EXERCISE DESCRIPTION | Convert the stretch of data from the line containing "left hip: (488, 561, 9)" through the line containing "right ankle: (775, 1145, -23)", both included, into a JSON list of strings with one string per line and blank lines omitted.
• • • •
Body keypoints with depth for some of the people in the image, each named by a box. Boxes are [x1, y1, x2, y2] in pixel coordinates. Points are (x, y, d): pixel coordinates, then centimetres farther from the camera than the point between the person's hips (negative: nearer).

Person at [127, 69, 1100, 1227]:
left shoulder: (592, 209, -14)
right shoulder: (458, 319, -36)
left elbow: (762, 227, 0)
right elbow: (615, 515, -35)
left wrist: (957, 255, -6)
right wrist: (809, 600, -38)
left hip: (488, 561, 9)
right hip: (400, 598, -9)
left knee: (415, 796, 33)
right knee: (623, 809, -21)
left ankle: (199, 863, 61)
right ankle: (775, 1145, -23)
• • • •
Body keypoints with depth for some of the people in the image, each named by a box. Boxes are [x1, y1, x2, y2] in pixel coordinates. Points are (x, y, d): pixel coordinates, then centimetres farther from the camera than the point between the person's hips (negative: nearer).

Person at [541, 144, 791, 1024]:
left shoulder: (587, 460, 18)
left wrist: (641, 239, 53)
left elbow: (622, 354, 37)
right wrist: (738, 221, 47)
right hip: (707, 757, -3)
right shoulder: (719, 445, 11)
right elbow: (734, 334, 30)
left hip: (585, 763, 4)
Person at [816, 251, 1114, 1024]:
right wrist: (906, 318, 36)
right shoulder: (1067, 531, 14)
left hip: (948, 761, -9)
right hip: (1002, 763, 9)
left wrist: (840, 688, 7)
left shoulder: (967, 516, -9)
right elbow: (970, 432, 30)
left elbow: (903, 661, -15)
• • • •
RESPONSE TO THIS EXERCISE |
[
  "left hip: (488, 561, 9)",
  "right hip: (400, 598, -9)",
  "left knee: (415, 796, 33)",
  "right knee: (623, 809, -21)",
  "left ankle: (199, 863, 61)",
  "right ankle: (775, 1145, -23)"
]